TRX trainingAs a runner, I consider myself to be in pretty good shape. So, when a friend told me I had to try TRX (total body resistance) suspension training, I wasn’t exactly quick to register for a class. Not because I was scared. Rather because I didn’t want to “waste” an hour of my precious time if I wasn’t going to get a good workout.

Well, I didn’t get a good workout from TRX – I got a great workout.

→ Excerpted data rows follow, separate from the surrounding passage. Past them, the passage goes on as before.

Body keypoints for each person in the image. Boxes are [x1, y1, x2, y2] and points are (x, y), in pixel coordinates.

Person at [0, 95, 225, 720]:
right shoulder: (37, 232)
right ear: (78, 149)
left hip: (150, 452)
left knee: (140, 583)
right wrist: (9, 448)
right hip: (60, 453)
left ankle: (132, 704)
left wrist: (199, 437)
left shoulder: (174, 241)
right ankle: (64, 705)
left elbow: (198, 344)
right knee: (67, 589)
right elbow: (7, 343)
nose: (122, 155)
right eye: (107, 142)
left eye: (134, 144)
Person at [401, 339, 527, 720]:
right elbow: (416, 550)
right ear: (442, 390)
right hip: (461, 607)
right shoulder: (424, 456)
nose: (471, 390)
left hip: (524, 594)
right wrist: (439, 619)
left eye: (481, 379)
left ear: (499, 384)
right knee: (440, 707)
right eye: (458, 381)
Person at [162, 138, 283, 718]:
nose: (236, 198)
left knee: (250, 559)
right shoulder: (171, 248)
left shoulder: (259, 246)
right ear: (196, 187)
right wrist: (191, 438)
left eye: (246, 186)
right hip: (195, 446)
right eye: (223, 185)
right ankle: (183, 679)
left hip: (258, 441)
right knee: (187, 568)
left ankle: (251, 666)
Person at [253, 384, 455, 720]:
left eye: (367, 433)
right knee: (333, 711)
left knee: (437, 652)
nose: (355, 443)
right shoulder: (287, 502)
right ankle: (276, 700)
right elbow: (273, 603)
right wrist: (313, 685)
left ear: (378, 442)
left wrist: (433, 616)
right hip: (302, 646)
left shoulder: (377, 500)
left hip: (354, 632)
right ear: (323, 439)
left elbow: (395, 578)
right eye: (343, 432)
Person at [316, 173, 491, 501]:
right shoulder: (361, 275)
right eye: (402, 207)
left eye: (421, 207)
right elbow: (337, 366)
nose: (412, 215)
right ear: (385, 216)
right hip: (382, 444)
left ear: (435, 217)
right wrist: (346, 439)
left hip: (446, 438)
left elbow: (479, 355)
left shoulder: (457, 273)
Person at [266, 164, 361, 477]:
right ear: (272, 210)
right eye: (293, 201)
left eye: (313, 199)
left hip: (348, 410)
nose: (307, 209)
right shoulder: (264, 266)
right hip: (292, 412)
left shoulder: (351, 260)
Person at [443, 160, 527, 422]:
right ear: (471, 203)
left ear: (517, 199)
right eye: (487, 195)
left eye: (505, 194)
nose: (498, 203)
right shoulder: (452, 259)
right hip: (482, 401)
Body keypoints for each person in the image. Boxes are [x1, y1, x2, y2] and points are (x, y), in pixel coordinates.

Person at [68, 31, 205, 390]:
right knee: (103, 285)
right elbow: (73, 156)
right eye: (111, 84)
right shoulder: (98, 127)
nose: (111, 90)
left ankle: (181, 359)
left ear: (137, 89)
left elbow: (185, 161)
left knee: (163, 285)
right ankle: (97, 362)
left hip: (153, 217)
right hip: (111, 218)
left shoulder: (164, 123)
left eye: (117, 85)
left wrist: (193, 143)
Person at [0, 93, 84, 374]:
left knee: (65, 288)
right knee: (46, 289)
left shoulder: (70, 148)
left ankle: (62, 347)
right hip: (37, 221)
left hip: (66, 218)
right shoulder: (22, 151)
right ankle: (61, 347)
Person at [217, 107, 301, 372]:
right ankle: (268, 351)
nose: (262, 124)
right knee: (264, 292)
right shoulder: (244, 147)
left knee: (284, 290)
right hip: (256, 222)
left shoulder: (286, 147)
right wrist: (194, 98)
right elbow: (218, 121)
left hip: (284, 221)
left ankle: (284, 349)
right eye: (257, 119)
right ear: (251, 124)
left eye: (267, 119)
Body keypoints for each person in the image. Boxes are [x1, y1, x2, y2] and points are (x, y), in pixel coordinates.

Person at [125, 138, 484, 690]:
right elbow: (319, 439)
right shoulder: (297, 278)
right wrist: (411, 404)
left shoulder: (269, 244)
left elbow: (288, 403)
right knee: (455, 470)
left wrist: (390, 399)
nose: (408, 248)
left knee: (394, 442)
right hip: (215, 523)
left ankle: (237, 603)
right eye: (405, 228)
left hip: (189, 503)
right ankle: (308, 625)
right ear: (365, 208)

As soon as I walked into the studio I saw these long straps with two handles hanging from the ceiling. The instructor told me to grab onto the handles and face the “anchor point”. I didn’t know what an anchor point was, I started off holding the handles incorrectly, and as soon as we started our warm-up sequence, my muscles screamed. I was totally out of my element and had no idea how I’d survive an entire class. I loved every minute of it!

TRX basics
TRX suspension training is a form of strength training using suspended nylon ropes that allow you to work against your own body weight. TRX was developed by Navy Seals in 1990s who were looking to get a total body workout in a small space.

The TRX is a long piece of rope with two moveable handles on the end. The middle of the rope is securely attached to a structure so it doesn’t move – this is called the anchor point. To do the workout, you engage your core and do traditional strength training moves – like squats, rows, and planks – while holding onto the handles in different positions to target specific body parts. You increase and decrease the resistance by moving your body closer to and further away from the anchor point.

TRX can be done at home (using an at-home TRX kit similar to this one) or through a class at a gym or fitness studio taught by a certified instructor. The workout is completely customizable. There are specific classes for runners, baseball players, and seniors, just to name a few.

The benefits
Doing TRX regularly can strengthen your muscles, increase flexibility, improve balance, aid in weight loss, and boost your running performance. The workout is especially beneficial for the abs and back because all movements require the core muscles to be engaged. TRX training can also help ward off injuries by evening out muscle imbalances that occur from running.

Perhaps best of all, TRX training stops your body from plateauing. There are hundreds of exercises you can do, and you can take the intensity level up or down based on your fitness level – so your body is always guessing.

For instance, in my class, we started with a regular squat. Then we moved on to one-legged squats and eventually a one-legged squat with a jump (I could only make it through a handful of reps of the latter – talk about tough). We also did planks with our feet secured in the handles. At first, we faced away from the anchor point – and the planks were challenging but doable. But then we turned towards our anchor point, and I couldn’t even hold the plank for more than a couple of seconds.

Any TRX fans out there? I’ll definitely be back – I was sore for three days after my first class!